The Glorious Company of Martyrs

In the Catholic tradition, much value is placed on the lives of the martyrs. We all hear stories about the martyrs—specifically in recent days about the 498 martyrs of the Spanish Civil War beatified last Sunday in the Vatican—but what does it mean to be a martyr? Etymologically, the word in Greek, «martyros», means “a witness.” Obviously, this is quite a broad definition and the way modern language uses the word is usually much more specific; however, this basic significance is the root of all other uses of the word.
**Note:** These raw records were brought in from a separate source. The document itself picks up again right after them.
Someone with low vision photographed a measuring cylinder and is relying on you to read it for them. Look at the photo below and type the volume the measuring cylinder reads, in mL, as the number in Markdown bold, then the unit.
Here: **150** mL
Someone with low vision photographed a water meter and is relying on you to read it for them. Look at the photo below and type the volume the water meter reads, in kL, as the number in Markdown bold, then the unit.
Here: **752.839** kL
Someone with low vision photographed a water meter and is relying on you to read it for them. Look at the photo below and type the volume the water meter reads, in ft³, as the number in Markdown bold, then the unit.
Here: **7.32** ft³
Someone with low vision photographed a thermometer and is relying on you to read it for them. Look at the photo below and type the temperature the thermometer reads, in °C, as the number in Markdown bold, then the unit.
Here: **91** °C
In the normal, Catholic sense, a ‘martyr’ is a person who dies for one’s faith in Jesus Christ. Simply put, shedding blood for the faith is nothing more than the purest form of ‘witnessing’ to the faith. Certainly, though, not all of us are faced with the threat—or better the opportunity—to give our very life for Christ in such a manner; “not everyone is called to face a cruel martyrdom,” said Pope Benedict XVI on Sunday. However, in reality, as Christians abiding loyally to the faith we profess, we are all called to be prepared to be martyrs in some way—whether it be in blood or in some other sacrifice. “Martyrdom is not an exception reserved only to a few individuals,” said the Holy Father, “but a realistic eventuality for the whole Christian people… Those who have given the supreme witness of their blood have been men and women, young and old, from all walks of life and every position of social standing.”

The pope went on to describe the life of faith as “a peaceful battle of love that every Christian, like St. Paul, must wage tirelessly. It is the race to spread the Gospel to which we are committed even unto death.” To me, this seems like a claim with a very counter-cultural and counter-intuitive message. At first it seems a bit passive—a “peaceful battle” doesn’t exactly incite much zeal by itself. However, a peaceful “battle of love” provokes a much different response; it elicits the necessity for self-emptying and self-giving, “even unto death.” It is not too much to say that, as Catholics, we should be willing to empty ourselves even of our own blood, if the Lord so desires. This ‘witness’ to others of the veracity of the Church’s faith perfectly brings about a vision of Christ as the divine Savior, who has overcome death itself. It has long been taught that the “blood of the martyrs is the seed of faith.” This is the “universal vocation to holiness” to which we are all called and this, I think, quite effectively sums up what it means to be a martyr.